## Directions for this task
Beginning with the first line below, output every record verbatim and leave out the images.

[Stored dataset items]

--------------------------------------------------

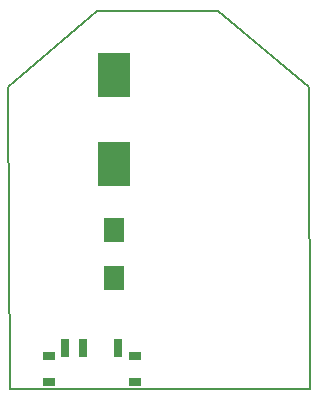
<source format=gbp>
%TF.GenerationSoftware,KiCad,Pcbnew,(5.1.0-511-gbeef7c9f2)*%
%TF.CreationDate,2019-05-09T17:34:55+09:00*%
%TF.ProjectId,xbee,78626565-2e6b-4696-9361-645f70636258,rev?*%
%TF.SameCoordinates,Original*%
%TF.FileFunction,Paste,Bot*%
%TF.FilePolarity,Positive*%
%FSLAX46Y46*%
G04 Gerber Fmt 4.6, Leading zero omitted, Abs format (unit mm)*
G04 Created by KiCad (PCBNEW (5.1.0-511-gbeef7c9f2)) date 2019-05-09 17:34:55*
%MOMM*%
%LPD*%
G04 APERTURE LIST*
%ADD10C,0.150000*%
%ADD11R,2.700000X3.750000*%
%ADD12R,1.700000X2.000000*%
%ADD13R,0.700000X1.500000*%
%ADD14R,1.000000X0.800000*%
G04 APERTURE END LIST*
D10*
X143250000Y-90250000D02*
X153500000Y-90250000D01*
X135750000Y-96750000D02*
X143250000Y-90250000D01*
X135750000Y-96750000D02*
X135850000Y-122250000D01*
X153500000Y-90250000D02*
X161201100Y-96750000D01*
X161201100Y-96750000D02*
X161250000Y-122250000D01*
X161250000Y-122250000D02*
X135850000Y-122250000D01*
D11*
X144650000Y-103250000D03*
X144650000Y-95700000D03*
D12*
X144650000Y-112850000D03*
X144650000Y-108850000D03*
D13*
X145050000Y-118820000D03*
X142050000Y-118820000D03*
X140550000Y-118820000D03*
D14*
X146450000Y-121680000D03*
X139150000Y-121680000D03*
X139150000Y-119470000D03*
X146450000Y-119470000D03*
M02*

</source>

--------------------------------------------------

## Solution below
<source format=gbp>
%TF.GenerationSoftware,KiCad,Pcbnew,(5.1.0-511-gbeef7c9f2)*%
%TF.CreationDate,2019-05-09T17:34:55+09:00*%
%TF.ProjectId,xbee,78626565-2e6b-4696-9361-645f70636258,rev?*%
%TF.SameCoordinates,Original*%
%TF.FileFunction,Paste,Bot*%
%TF.FilePolarity,Positive*%
%FSLAX46Y46*%
G04 Gerber Fmt 4.6, Leading zero omitted, Abs format (unit mm)*
G04 Created by KiCad (PCBNEW (5.1.0-511-gbeef7c9f2)) date 2019-05-09 17:34:55*
%MOMM*%
%LPD*%
G04 APERTURE LIST*
%ADD10C,0.150000*%
%ADD11R,2.700000X3.750000*%
%ADD12R,1.700000X2.000000*%
%ADD13R,0.700000X1.500000*%
%ADD14R,1.000000X0.800000*%
G04 APERTURE END LIST*
D10*
X143250000Y-90250000D02*
X153500000Y-90250000D01*
X135750000Y-96750000D02*
X143250000Y-90250000D01*
X135750000Y-96750000D02*
X135850000Y-122250000D01*
X153500000Y-90250000D02*
X161201100Y-96750000D01*
X161201100Y-96750000D02*
X161250000Y-122250000D01*
X161250000Y-122250000D02*
X135850000Y-122250000D01*
D11*
X144650000Y-103250000D03*
X144650000Y-95700000D03*
D12*
X144650000Y-112850000D03*
X144650000Y-108850000D03*
D13*
X145050000Y-118820000D03*
X142050000Y-118820000D03*
X140550000Y-118820000D03*
D14*
X146450000Y-121680000D03*
X139150000Y-121680000D03*
X139150000Y-119470000D03*
X146450000Y-119470000D03*
M02*

</source>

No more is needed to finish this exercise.